··· Supplied records

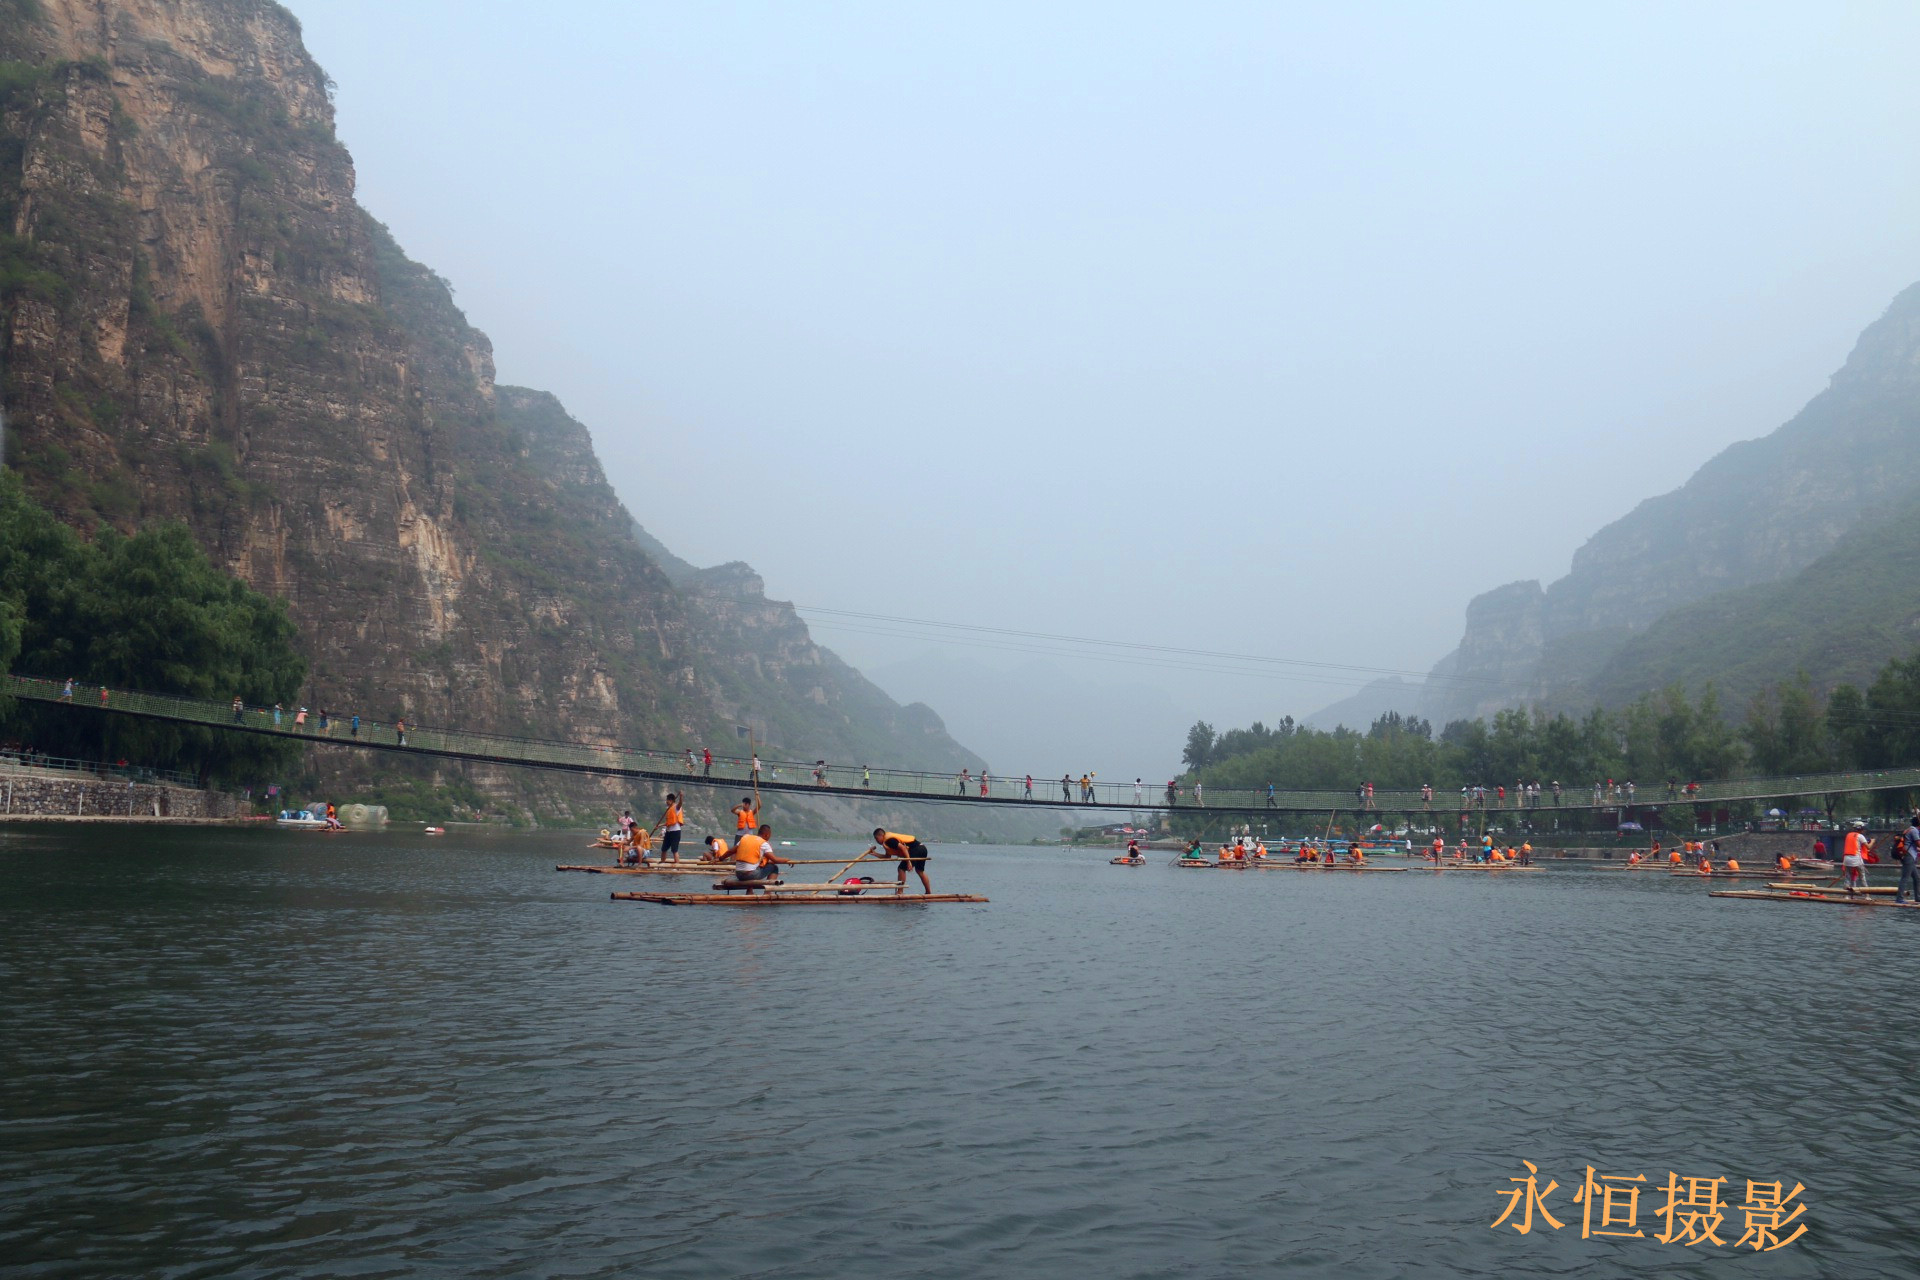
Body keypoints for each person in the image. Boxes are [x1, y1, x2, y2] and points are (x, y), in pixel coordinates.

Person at [727, 824, 792, 890]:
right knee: (774, 868)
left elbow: (730, 851)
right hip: (750, 875)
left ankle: (749, 892)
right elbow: (775, 860)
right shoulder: (764, 843)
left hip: (739, 874)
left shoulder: (745, 838)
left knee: (754, 867)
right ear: (767, 835)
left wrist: (720, 858)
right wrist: (787, 859)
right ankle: (768, 893)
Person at [872, 828, 933, 894]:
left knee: (901, 869)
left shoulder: (889, 841)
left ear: (881, 835)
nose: (876, 841)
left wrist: (908, 861)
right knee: (920, 871)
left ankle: (900, 892)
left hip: (916, 849)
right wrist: (875, 853)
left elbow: (903, 848)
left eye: (877, 838)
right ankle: (928, 892)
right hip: (923, 848)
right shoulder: (887, 843)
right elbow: (887, 857)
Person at [1898, 816, 1920, 905]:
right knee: (1905, 878)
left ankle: (1917, 898)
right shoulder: (1914, 830)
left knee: (1917, 878)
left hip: (1908, 855)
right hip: (1909, 855)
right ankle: (1899, 898)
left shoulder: (1909, 829)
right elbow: (1918, 843)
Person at [656, 794, 685, 862]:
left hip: (675, 832)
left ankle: (677, 865)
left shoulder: (676, 807)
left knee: (674, 850)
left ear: (670, 800)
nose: (666, 802)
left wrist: (681, 797)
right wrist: (659, 826)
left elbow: (680, 804)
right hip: (668, 832)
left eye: (667, 800)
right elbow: (668, 822)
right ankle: (662, 862)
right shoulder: (669, 809)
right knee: (663, 849)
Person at [1842, 827, 1870, 895]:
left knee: (1847, 877)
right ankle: (1867, 896)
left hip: (1846, 859)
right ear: (1861, 829)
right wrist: (1873, 841)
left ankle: (1846, 896)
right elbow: (1868, 847)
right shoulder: (1860, 836)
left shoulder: (1848, 835)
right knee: (1862, 877)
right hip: (1856, 858)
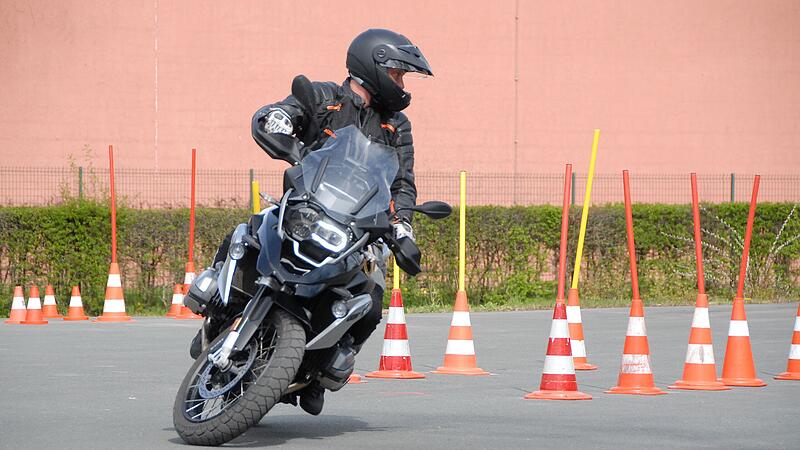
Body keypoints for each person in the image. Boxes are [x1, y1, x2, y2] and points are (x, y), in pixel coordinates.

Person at [208, 28, 433, 415]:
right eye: (397, 74)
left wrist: (402, 226)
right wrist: (279, 122)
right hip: (305, 207)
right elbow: (284, 112)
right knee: (248, 231)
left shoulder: (397, 126)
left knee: (371, 295)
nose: (400, 84)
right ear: (374, 65)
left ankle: (318, 371)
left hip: (356, 228)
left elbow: (402, 183)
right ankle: (216, 299)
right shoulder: (323, 97)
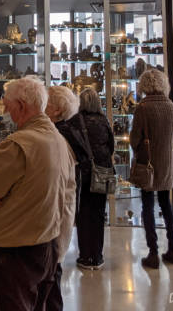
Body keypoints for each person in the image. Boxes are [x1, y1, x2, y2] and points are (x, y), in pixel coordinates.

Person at [0, 78, 76, 311]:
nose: (6, 111)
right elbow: (65, 195)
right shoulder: (59, 141)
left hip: (15, 249)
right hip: (48, 245)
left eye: (8, 106)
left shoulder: (19, 144)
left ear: (22, 105)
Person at [130, 69, 173, 269]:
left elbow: (135, 139)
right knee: (166, 205)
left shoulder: (143, 107)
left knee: (148, 206)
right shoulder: (172, 107)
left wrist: (138, 149)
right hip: (167, 162)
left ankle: (153, 252)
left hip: (148, 163)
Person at [44, 85, 86, 310]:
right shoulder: (66, 131)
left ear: (58, 110)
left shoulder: (59, 135)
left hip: (56, 213)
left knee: (51, 274)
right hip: (59, 213)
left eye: (47, 102)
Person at [74, 88, 114, 270]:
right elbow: (111, 145)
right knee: (98, 215)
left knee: (83, 214)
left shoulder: (77, 121)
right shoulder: (103, 120)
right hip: (102, 172)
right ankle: (97, 256)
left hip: (83, 173)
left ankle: (85, 256)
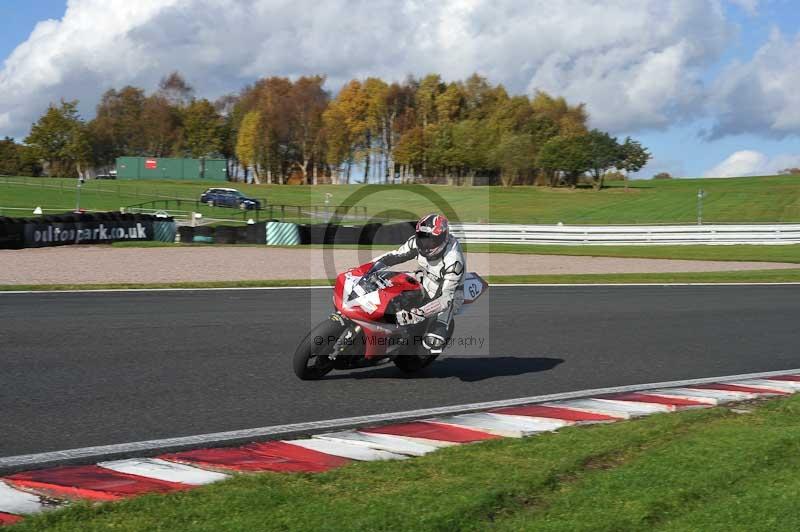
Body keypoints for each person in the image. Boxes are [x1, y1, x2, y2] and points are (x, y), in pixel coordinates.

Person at [365, 213, 465, 355]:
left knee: (433, 341)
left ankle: (438, 328)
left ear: (443, 238)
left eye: (431, 241)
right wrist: (369, 268)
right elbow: (395, 256)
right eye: (423, 238)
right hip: (424, 277)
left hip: (449, 293)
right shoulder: (416, 243)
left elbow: (446, 299)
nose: (425, 244)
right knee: (389, 281)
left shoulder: (454, 262)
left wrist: (419, 313)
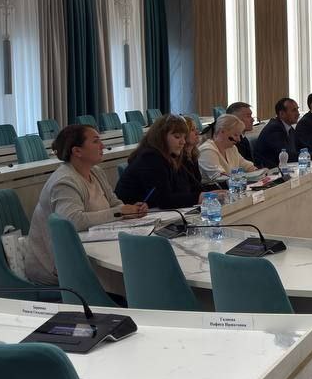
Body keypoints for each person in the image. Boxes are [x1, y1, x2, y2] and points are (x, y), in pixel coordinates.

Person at [27, 125, 147, 286]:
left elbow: (114, 203)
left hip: (90, 247)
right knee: (137, 277)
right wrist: (119, 212)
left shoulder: (96, 171)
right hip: (57, 267)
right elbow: (73, 220)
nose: (102, 146)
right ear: (77, 151)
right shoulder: (64, 181)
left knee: (136, 270)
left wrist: (131, 210)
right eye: (96, 141)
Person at [115, 115, 203, 209]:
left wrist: (207, 193)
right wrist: (199, 197)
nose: (183, 142)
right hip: (131, 214)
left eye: (184, 137)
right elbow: (165, 200)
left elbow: (186, 188)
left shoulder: (172, 156)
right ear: (162, 137)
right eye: (177, 137)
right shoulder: (150, 158)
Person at [198, 114, 258, 183]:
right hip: (216, 188)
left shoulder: (231, 148)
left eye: (239, 135)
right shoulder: (207, 150)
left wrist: (258, 172)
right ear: (222, 132)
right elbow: (219, 177)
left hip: (232, 187)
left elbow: (246, 165)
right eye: (235, 135)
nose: (239, 140)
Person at [253, 97, 301, 169]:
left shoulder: (289, 128)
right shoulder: (274, 129)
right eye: (294, 110)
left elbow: (298, 148)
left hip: (283, 168)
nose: (298, 113)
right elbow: (286, 156)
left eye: (297, 109)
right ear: (282, 114)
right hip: (269, 170)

······

What is being asked = Exact copy, no pictures: reproduce every record as it stands.

Expected answer =
Body keypoints for each person in the image. Boxes are [x1, y1, x2, y2] and points are (x, y), in pixel coordinates.

Person at [727, 824, 792, 890]:
right knee: (774, 868)
left elbow: (730, 851)
right hip: (750, 875)
left ankle: (749, 892)
right elbow: (775, 860)
right shoulder: (764, 843)
left hip: (739, 874)
left shoulder: (745, 838)
left knee: (754, 867)
right ear: (767, 835)
left wrist: (720, 858)
right wrist: (787, 859)
right ankle: (768, 893)
Person at [872, 828, 933, 894]:
left knee: (901, 869)
left shoulder: (889, 841)
left ear: (881, 835)
nose: (876, 841)
left wrist: (908, 861)
right knee: (920, 871)
left ankle: (900, 892)
left hip: (916, 849)
right wrist: (875, 853)
left elbow: (903, 848)
left eye: (877, 838)
right ankle: (928, 892)
right hip: (923, 848)
right shoulder: (887, 843)
right elbow: (887, 857)
Person at [1898, 816, 1920, 905]:
right knee: (1905, 878)
left ankle: (1917, 898)
right shoulder: (1914, 830)
left knee: (1917, 878)
left hip: (1908, 855)
right hip: (1909, 855)
right ankle: (1899, 898)
left shoulder: (1909, 829)
right elbow: (1918, 843)
Person at [656, 794, 685, 862]:
left hip: (675, 832)
left ankle: (677, 865)
left shoulder: (676, 807)
left knee: (674, 850)
left ear: (670, 800)
nose: (666, 802)
left wrist: (681, 797)
right wrist: (659, 826)
left elbow: (680, 804)
right hip: (668, 832)
left eye: (667, 800)
right elbow: (668, 822)
right ankle: (662, 862)
right shoulder: (669, 809)
right knee: (663, 849)
Person at [1842, 827, 1870, 895]:
left knee: (1847, 877)
right ankle: (1867, 896)
left hip: (1846, 859)
right ear: (1861, 829)
right wrist: (1873, 841)
left ankle: (1846, 896)
right elbow: (1868, 847)
right shoulder: (1860, 836)
left shoulder: (1848, 835)
right knee: (1862, 877)
right hip: (1856, 858)
Body keypoints for each person in the image. Boxes are [x1, y1, x2, y2] and points are (x, y), in pixel coordinates.

Person at [208, 28, 433, 415]:
right eye: (397, 74)
left wrist: (402, 226)
right wrist: (279, 122)
right hip: (305, 207)
right elbow: (284, 112)
right knee: (248, 231)
left shoulder: (397, 126)
left knee: (371, 295)
nose: (400, 84)
right ear: (374, 65)
left ankle: (318, 371)
left hip: (356, 228)
left elbow: (402, 183)
right ankle: (216, 299)
right shoulder: (323, 97)
Body keypoints for each person in the image. Boxes are [x1, y1, x2, y2] and points are (x, y), in pixel coordinates.

Person at [0, 78, 76, 311]:
nose: (6, 111)
right elbow: (65, 195)
right shoulder: (59, 141)
left hip: (15, 249)
right hip: (48, 245)
left eye: (8, 106)
left shoulder: (19, 144)
left ear: (22, 105)
Person at [130, 69, 173, 269]:
left elbow: (135, 139)
right knee: (166, 205)
left shoulder: (143, 107)
left knee: (148, 206)
right shoulder: (172, 107)
left wrist: (138, 149)
right hip: (167, 162)
left ankle: (153, 252)
left hip: (148, 163)
Person at [44, 85, 86, 310]:
right shoulder: (66, 131)
left ear: (58, 110)
left shoulder: (59, 135)
left hip: (56, 213)
left knee: (51, 274)
right hip: (59, 213)
left eye: (47, 102)
Person at [74, 88, 114, 270]:
right elbow: (111, 145)
right knee: (98, 215)
left knee: (83, 214)
left shoulder: (77, 121)
right shoulder: (103, 120)
right hip: (102, 172)
right ankle: (97, 256)
left hip: (83, 173)
left ankle: (85, 256)
Body keypoints for each person in the image. Boxes are [x1, y1, x2, y2] and points are (x, y), in pixel coordinates.

Person at [365, 213, 465, 355]:
left knee: (433, 341)
left ankle: (438, 328)
left ear: (443, 238)
left eye: (431, 241)
right wrist: (369, 268)
right elbow: (395, 256)
right eye: (423, 238)
right hip: (424, 277)
left hip: (449, 293)
right shoulder: (416, 243)
left elbow: (446, 299)
nose: (425, 244)
right knee: (389, 281)
left shoulder: (454, 262)
left wrist: (419, 313)
Body keypoints for each person in the image. Boxes are [x1, y1, x2, y2] and points are (x, y), in pixel coordinates.

Person at [27, 125, 147, 286]:
left elbow: (114, 203)
left hip: (90, 247)
right knee: (137, 277)
right wrist: (119, 212)
left shoulder: (96, 171)
right hip: (57, 267)
right elbow: (73, 220)
nose: (102, 146)
right ear: (77, 151)
right shoulder: (64, 181)
left knee: (136, 270)
left wrist: (131, 210)
right eye: (96, 141)
Person at [115, 115, 203, 209]:
left wrist: (207, 193)
right wrist: (199, 197)
nose: (183, 142)
right hip: (131, 214)
left eye: (184, 137)
right elbow: (165, 200)
left elbow: (186, 188)
left shoulder: (172, 156)
right ear: (162, 137)
right eye: (177, 137)
right shoulder: (150, 158)
Person at [198, 114, 258, 183]:
right hip: (216, 188)
left shoulder: (231, 148)
left eye: (239, 135)
right shoulder: (207, 150)
left wrist: (258, 172)
right ear: (222, 132)
right elbow: (219, 177)
left hip: (232, 187)
left elbow: (246, 165)
right eye: (235, 135)
nose: (239, 140)
Person at [253, 97, 301, 169]:
left shoulder: (289, 128)
right shoulder: (274, 129)
right eye: (294, 110)
left elbow: (298, 148)
left hip: (283, 168)
nose: (298, 113)
right elbow: (286, 156)
left eye: (297, 109)
right ear: (282, 114)
right hip: (269, 170)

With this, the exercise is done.